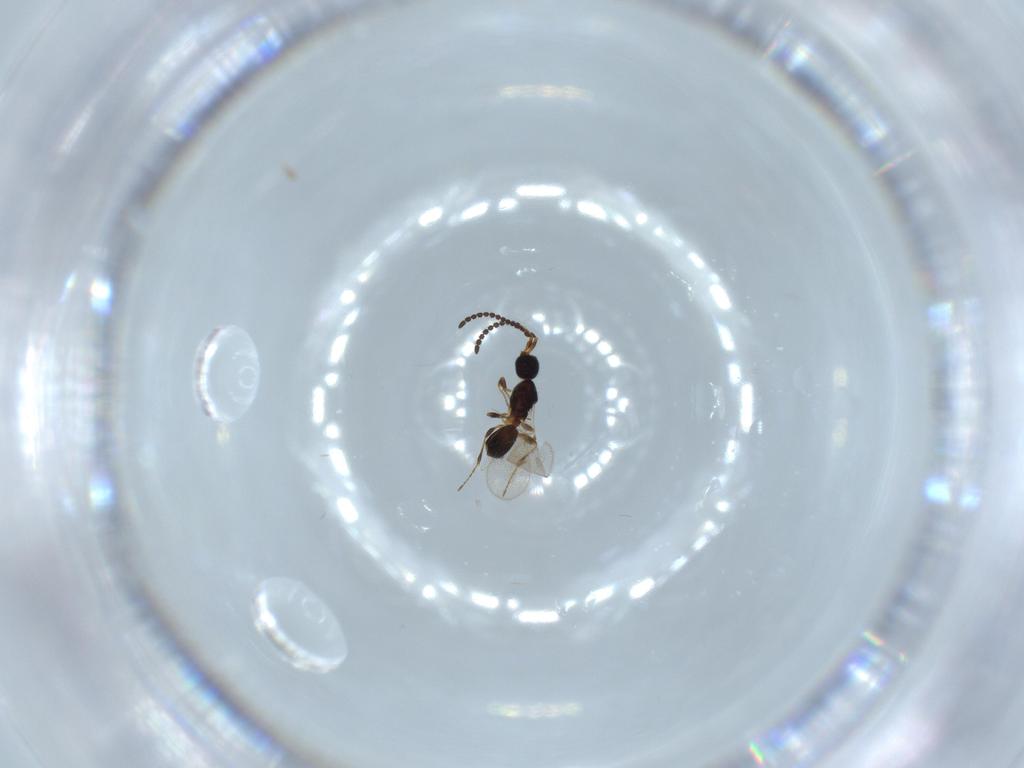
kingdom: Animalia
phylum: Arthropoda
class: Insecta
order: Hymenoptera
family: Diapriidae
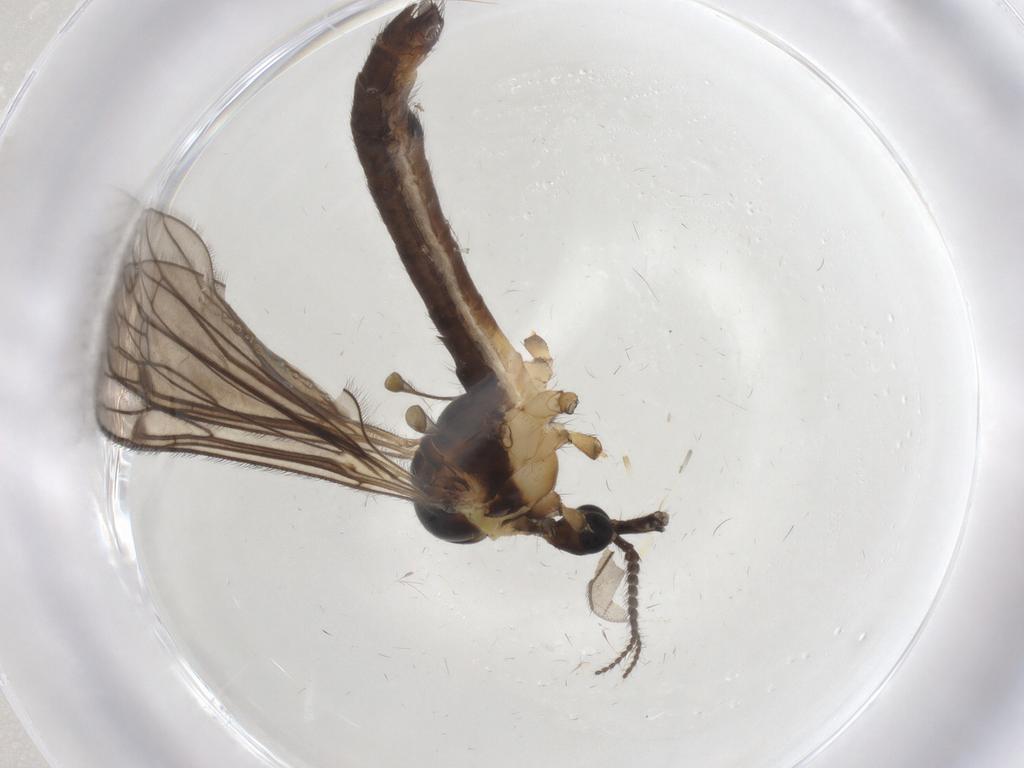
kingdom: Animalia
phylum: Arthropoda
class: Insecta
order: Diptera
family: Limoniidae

### Instructions for the task
Please put every one of the rows above into a two-column CSV headed "input" and "output," one line per row. Quote each field, replace line breaks with spaces, and leave the pictures out.

### Output for this exercise
input,output
"kingdom:","Animalia"
"phylum:","Arthropoda"
"class:","Insecta"
"order:","Hymenoptera"
"family:","Diapriidae"
"kingdom:","Animalia"
"phylum:","Arthropoda"
"class:","Insecta"
"order:","Diptera"
"family:","Limoniidae"